The need for the PRO14 to up its television revenue, coupled with the displaced duo finding themselves without a league, has made for an unusually speedy marriage, and the Cheetahs have had to negotiate a number of hurdles ahead of Friday's opener.

Currently involved in Currie Cup action - the Cheetahs top the table of their domestic competition which will be restructured ahead of next year - the Bloemfontein outfit have had a hectic schedule over the last number of months.

With four players also in the Springbok squad currently boasting a two from two record in the Rugby Championship, the Cheetahs don't expect to have a full complement available until the New Year but, even in a season that began back in February, Duncan is not overly concerned about his charges burning out before the spring of 2018.

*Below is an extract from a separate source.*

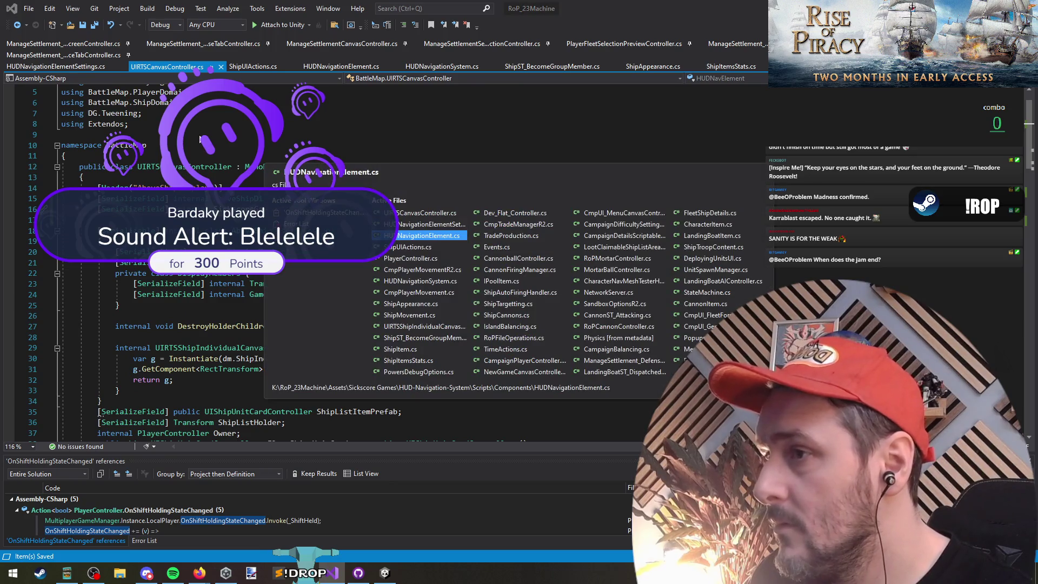
key(ctrl+shift+Tab)
key(ctrl+shift+Tab)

"When our team is at full strength, I'm confident that we can put together a team that is going to compete," he said.

"We will be starting the competition with a few niggles from the back end of Super Rugby and the start of the Currie Cup, but I'm confident.

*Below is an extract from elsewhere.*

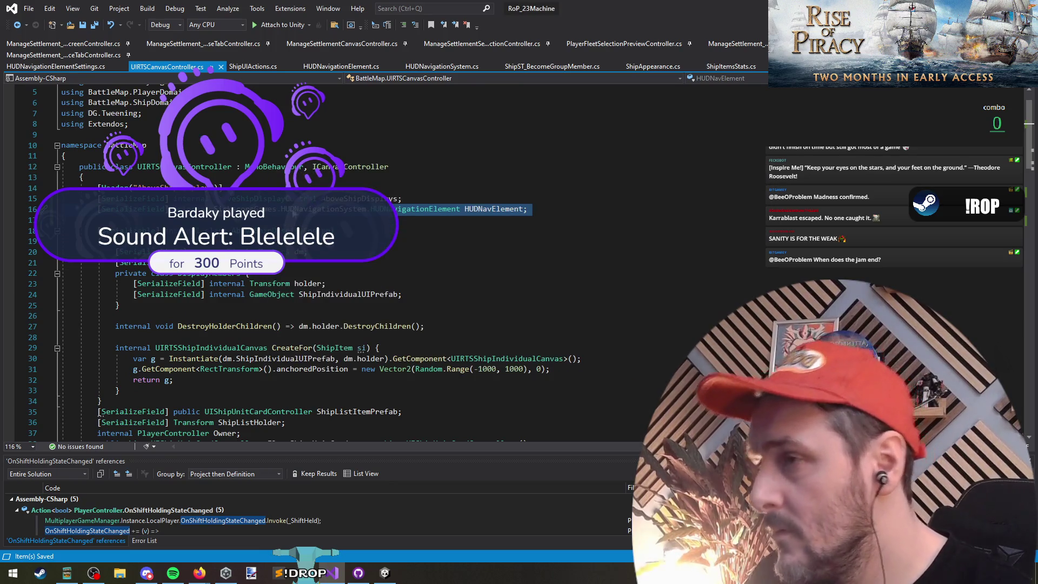
click(519, 358)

"This is an opportunity to compare our strength with the Northern Hemisphere and this is what our supporters have been asking for.

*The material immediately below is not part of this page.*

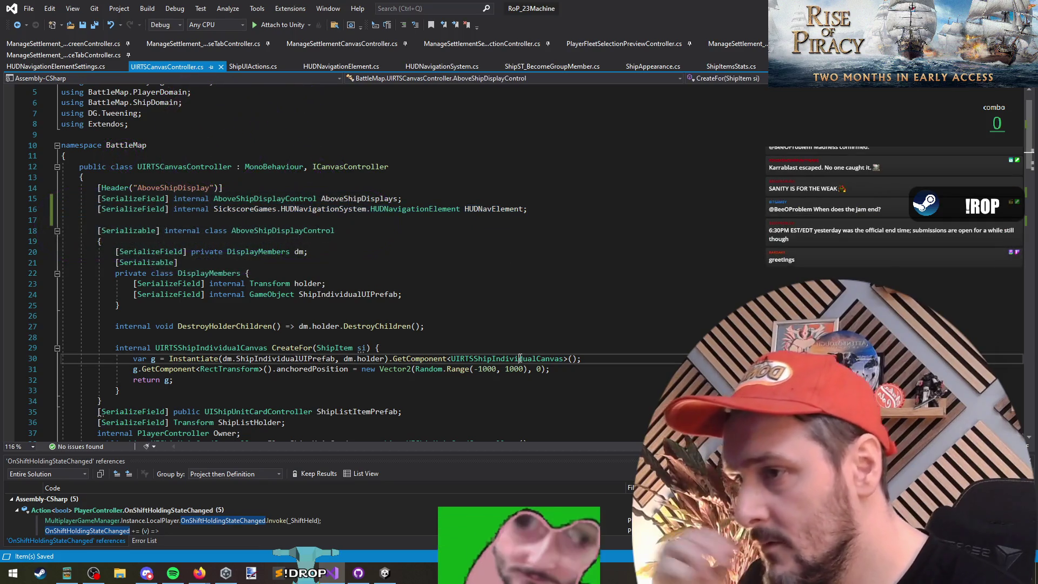
key(F12)
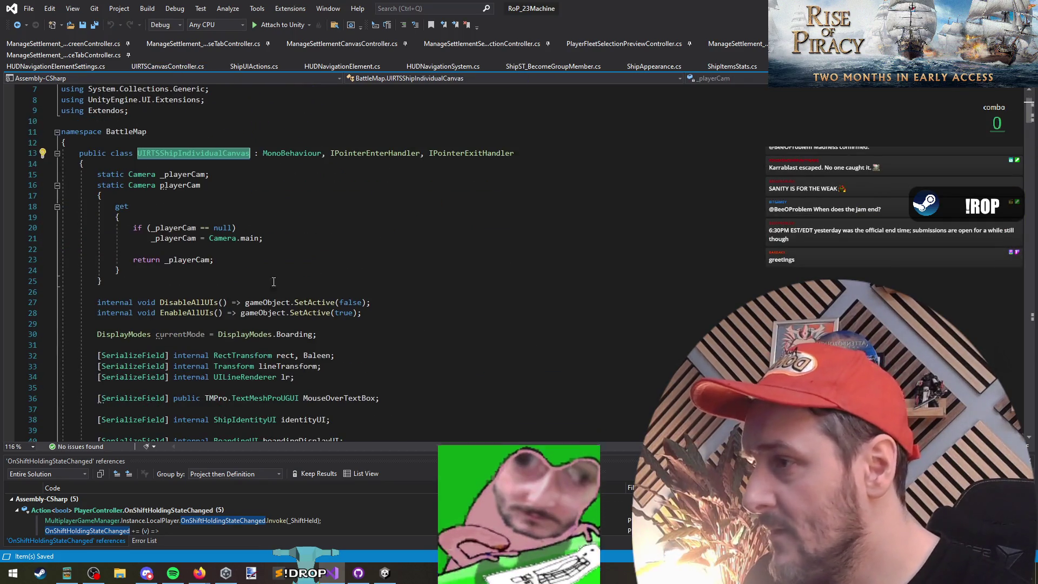
Move the HUDNavElement field declaration into the UIRTSShipIndividualCanvas class.
click(281, 292)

"In terms of player management and player welfare, we've been giving the players time off during Super Rugby.

"We've also rotated during the Currie Cup with a different team.

"Really it's only a challenge up until November time and we have to take into account that we don't play in the European competitions, so we have those weekends built in.

"We don't play from December 2 to January 6, so that's an extended break too.

"When we come back then it's on for two weeks off for two weeks, that sort of thing. During that time the guys will be hungry for rugby."

For back-rower Niell Jordaan, worries about what will be a 15-month season pale in comparison to the concerns that were facing the squad earlier this year when it first emerged their Super Rugby place was under threat.

"At the beginning of the year, nobody would have suspected we'd be in the PRO14," he admitted.

"When we heard we were axed from Super Rugby there was a lot of doubt about the future. For two weeks or so, we didn't really know.

"Guys were going crazy phoning agents, saying they wanted to leave, but luckily Rory came in and said there was the PRO14 opportunity and that really settled everyone down to stick around and wait this thing out.

"I think the guys are all excited and, any challenges that there might be, we'll figure it out as we go."

While that concluding statement could equally apply to the whole concept, there is no doubt that plenty more neutrals will be tuning in on Friday to see the experiment's earliest returns.